I've decoded the entry point PLA of the 80286 (not the actual microcode though). It also has separate entries for real and protected mode, but only for segment loads from a general purpose register, HLT, and for those opcodes that aren't allowed in real mode like ARPL.
Loading a segment register from memory on the 286 uses the same microcode in both modes, as does everything else that would certainly have to act differently, like jump/call far. That was a bit surprising, since it would have to decide at run time which mode it's in. Is this the same on the 386?
Tested on my 286 machine what happens when opcodes are decoded while in real mode but executed after PE is set: Segment load from memory works (using protected mode semantics), whereas the load from register only changes the visible selector and nothing else. The base in the descriptor cache keeps whatever was set there before -- I assume on the 386, SBRM would update the base the same way it does in real mode in that situation, because it's also used for V86 mode there. Illegal-in-real-mode instructions trap, but do so correctly using the protected mode IDT.
Also seems like executing three pre-decoded instructions without a jump after setting PE causes a triple fault for some reason.
The decode vs. execution behavior is more interesting. From both Intel docs and my own core, PE is effectively checked in both stages independently, but decode happens ahead of execution (prefetch queue). So if an instruction is decoded in real mode, it’ll still follow the real-mode path even if PE is set before it executes.
That’s exactly why Intel requires a jump right after setting PE — it flushes the prefetch queue and forces re-decode in protected mode. As the 80386 System Software Writer’s Guide (Ch. 6.1) puts it: "Instructions in the queue were fetched and decoded while the processor was in real mode; executing them after switching to protected mode can be erroneous."
It's been a while, but I recall Intel documenting that a jump was required almost immediately after setting PE. Probably because documenting "you must soon jump" was easy. Vs. handling the complexities of decoded-real/executed-PE - and documenting how that worked - would have been a giant PITA.
The two-instruction grace period was to let you load a couple segment or descriptor table registers or something, which were kinda needed for the jump. And that triple fault - if you failed to jump in time - sounds right in line with Intel's "when in doubt, fault or halt" philosophy for the 286.
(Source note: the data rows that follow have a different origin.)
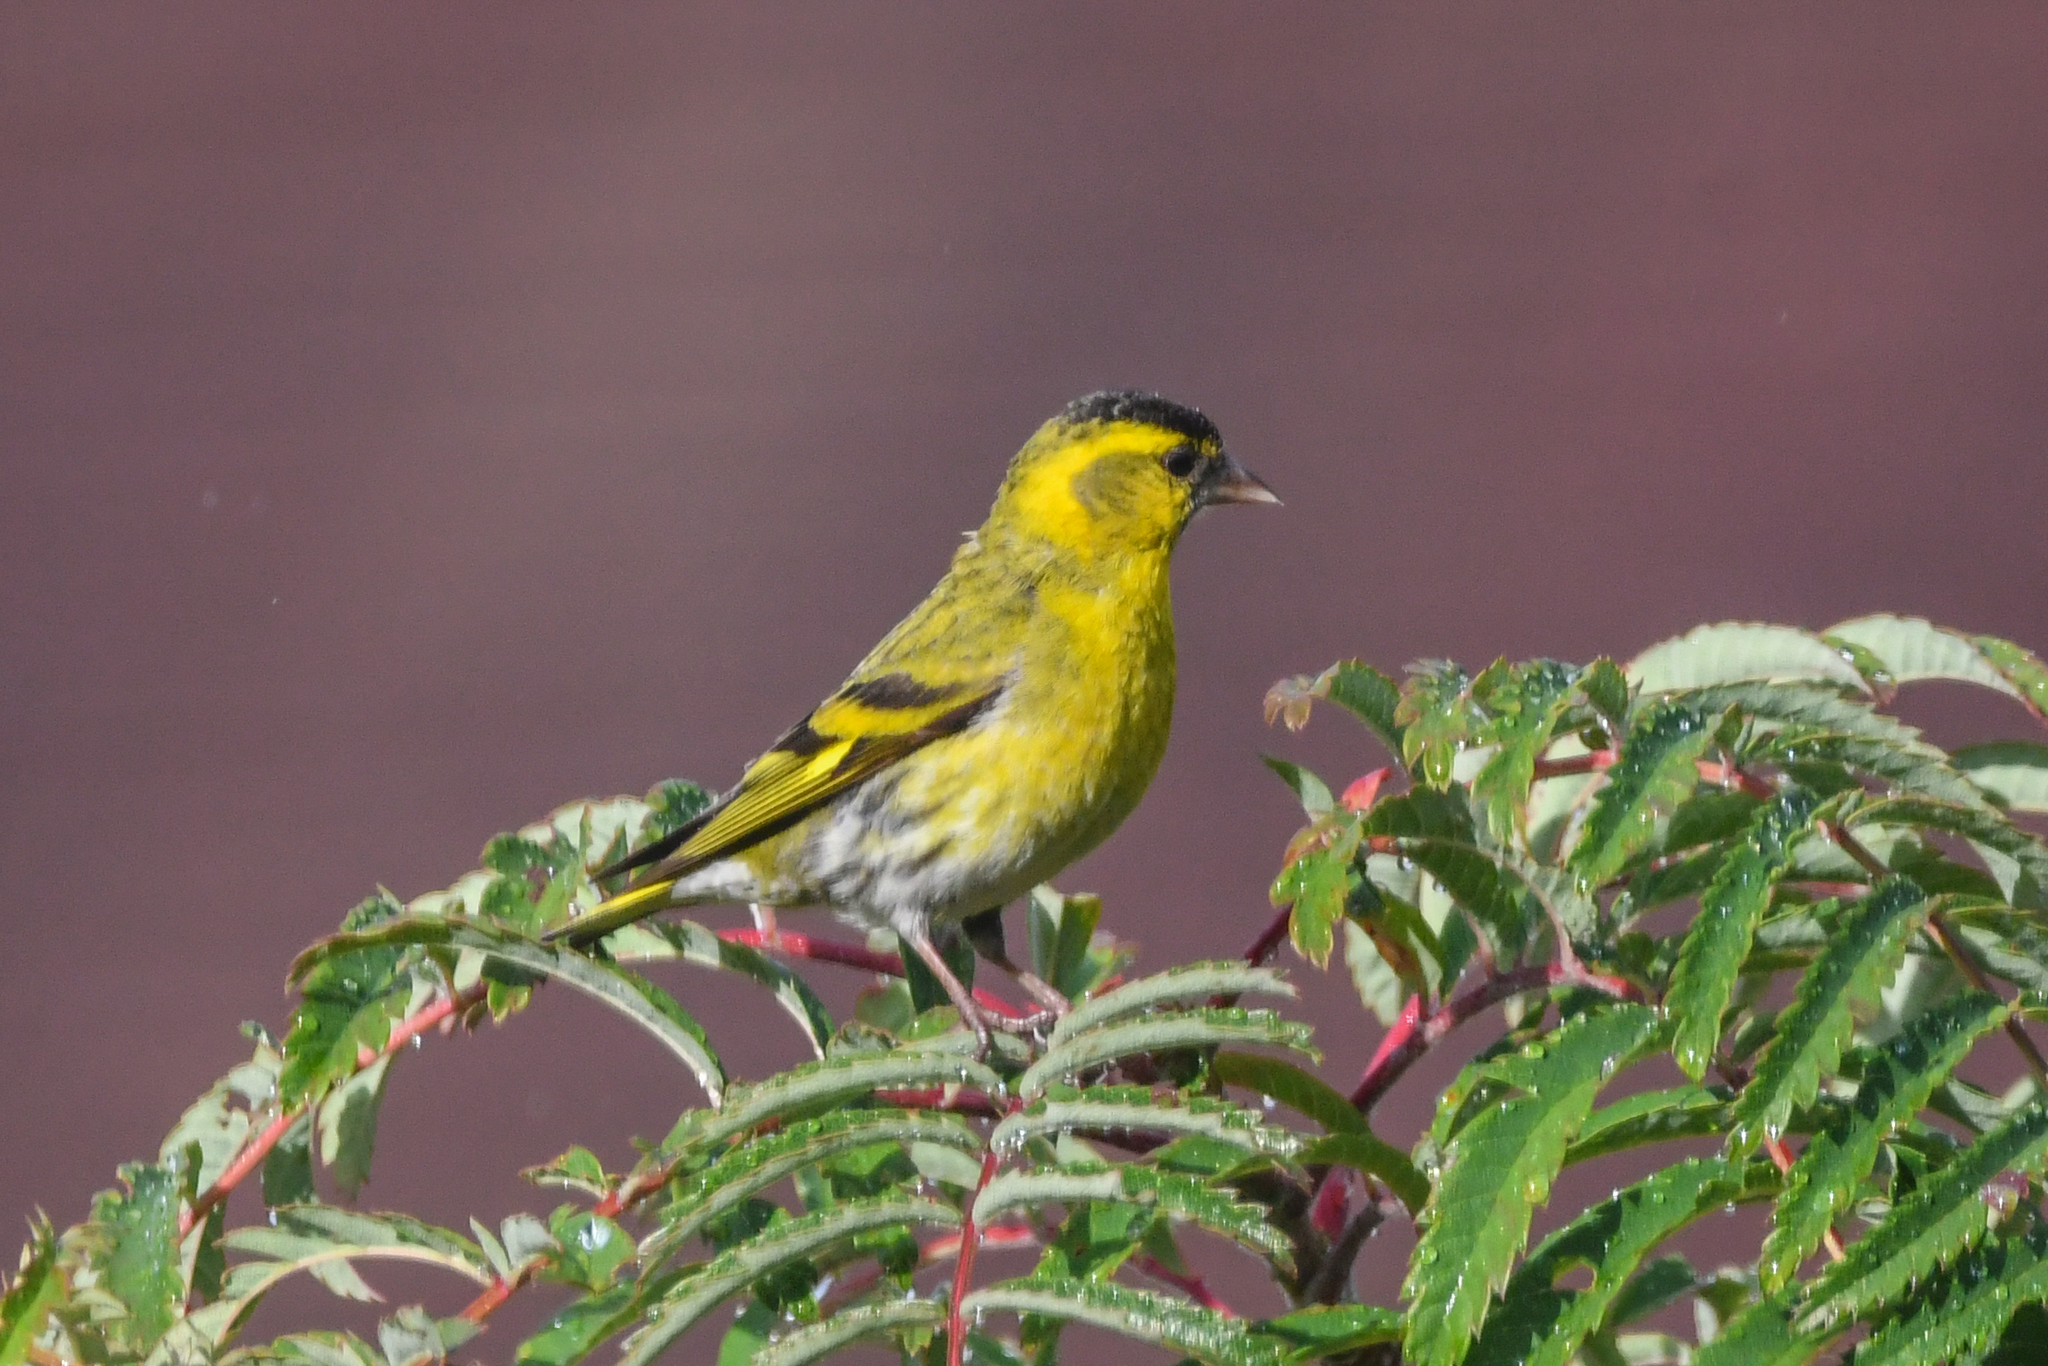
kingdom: Animalia
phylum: Chordata
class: Aves
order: Passeriformes
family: Fringillidae
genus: Spinus
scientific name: Spinus spinus
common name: Eurasian siskin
Some later documentation contradicted this, saying that instead this first jump had to be to the protected mode segment.
From the patent (US4442484), it is apparent that the processor decodes opcodes into a microcode entry point before they are executed, and the PE bit is one of the inputs for the entry point PLA. So that would be the obvious reason for flushing the prefetch queue - but it turns out that at least on the 80286, most instructions go to the same entry point regardless of the mode they are decoded in. So they should work the same without flushing the queue.
And yet for some reason, what I've seen in my experiments is that the system would reset if there were three instructions following the "LMSW" without a jump. Even something harmless like "NOP" or "MOV AX,AX", that couldn't be different between real and protected mode. Maybe there is some clock phase where the PE bit changing during the decoding of an instruction leads to an invalid entry point, that either causes a triple fault or resets the processor?
seg000:FD56 Unreal_FFD56 proc near ; CODE XREF: CPU_MicrocodeUpdate+A↑j
seg000:FD56 ; VGA_BIOS_Shadow+20↑p ...
seg000:FD56 lgdt fword ptr cs:[bx]
seg000:FD5A mov eax, cr0
seg000:FD5D or al, 1
seg000:FD5F mov cr0, eax
seg000:FD62 jmp short $+2
seg000:FD64 ; ---------------------------------------------------------------------------
seg000:FD64
seg000:FD64 loc_FFD64: ; CODE XREF: Unreal_FFD56+C↑j
seg000:FD64 mov ax, 8
seg000:FD67 mov ds, ax
seg000:FD69 assume ds:nothing
seg000:FD69 mov es, ax
seg000:FD6B assume es:nothing
seg000:FD6B mov eax, cr0
seg000:FD6E and al, 0FEh
seg000:FD70 mov cr0, eax
seg000:FD73 jmp short $+2
seg000:FD75 ; ---------------------------------------------------------------------------
seg000:FD75
seg000:FD75 loc_FFD75: ; CODE XREF: Unreal_FFD56+1D↑j
seg000:FD75 xor ax, ax
seg000:FD77 mov ds, ax
seg000:FD79 assume ds:nothing
seg000:FD79 mov es, ax
seg000:FD7B assume es:nothing
seg000:FD7B retn
seg000:FD7B Unreal_FFD56 endp
two short jumps, no far jumps in sight. Apparently works just fine on Pentium 4, Core 2s and Atoms.How hard would it be for Mr Github to add rss/atom feeds, I wonder?